Thorndike’s law of effect, in animal behaviour and conditioning, the postulate developed by American psychologist Edward L. Thorndike in 1905 that argued that the probability that a particular stimulus will repeatedly elicit a particular learned response depends on the perceived consequences of the response. In addition, new stimulus-response connections are strengthened only if the response is followed by behavioral responses that were most closely followed by a satisfying result.
This concept can be illustrated in an experiment in which a rat presses a lever to receive either a reward or a punishment. A rat whose operation of a lever is followed by the delivery of a food pellet will press the lever again. In contrast, if the only consequence of pressing the lever is the delivery of a painful electrical shock, the rat will not press the lever in the future (which illustrates what has been called the negative law of effect). In another example, Thorndike placed a cat within a box with a lever that, when pressed, would open a door that would allow the cat to escape and obtain food placed outside the box. After the cat discovered the connection between pressing the lever and its escape (and its access to a food reward), for each trial thereafter, the cat became much more adept at pressing the lever and opening the door.

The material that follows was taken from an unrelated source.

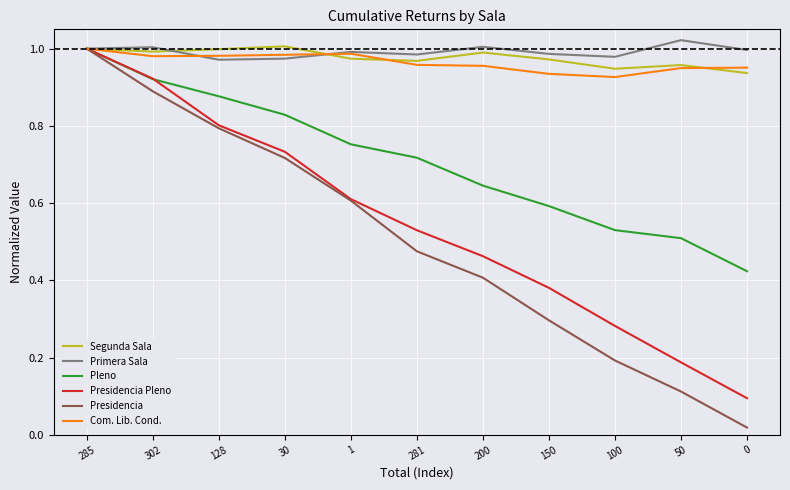

At how many categories does at least one series exceed 0?

11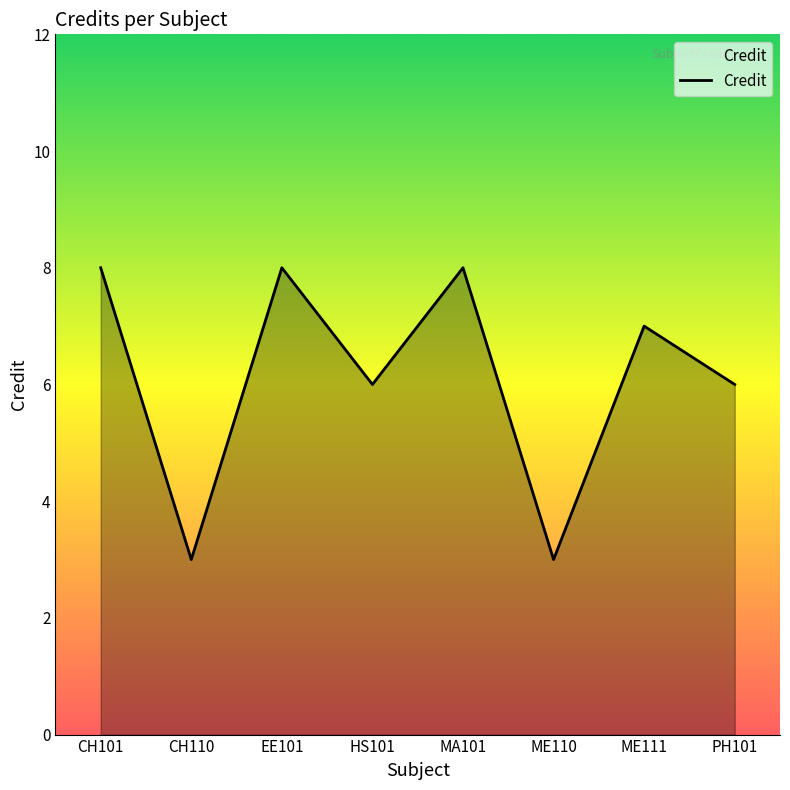

What is the maximum value shown in the chart?

8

Thorndike’s law of effect finds less general acceptance today, largely because it became unclear whether an animal’s responses were sometimes (or even always) modified by their consequences, since other factors could be present. The law did, however, influence the development of behaviourism during the first half of the 20th century—with American psychologist B.F. Skinner building on Thorndike’s law of effect and formalizing the process of operant conditioning, which he understood to be the explanatory basis of human behaviour.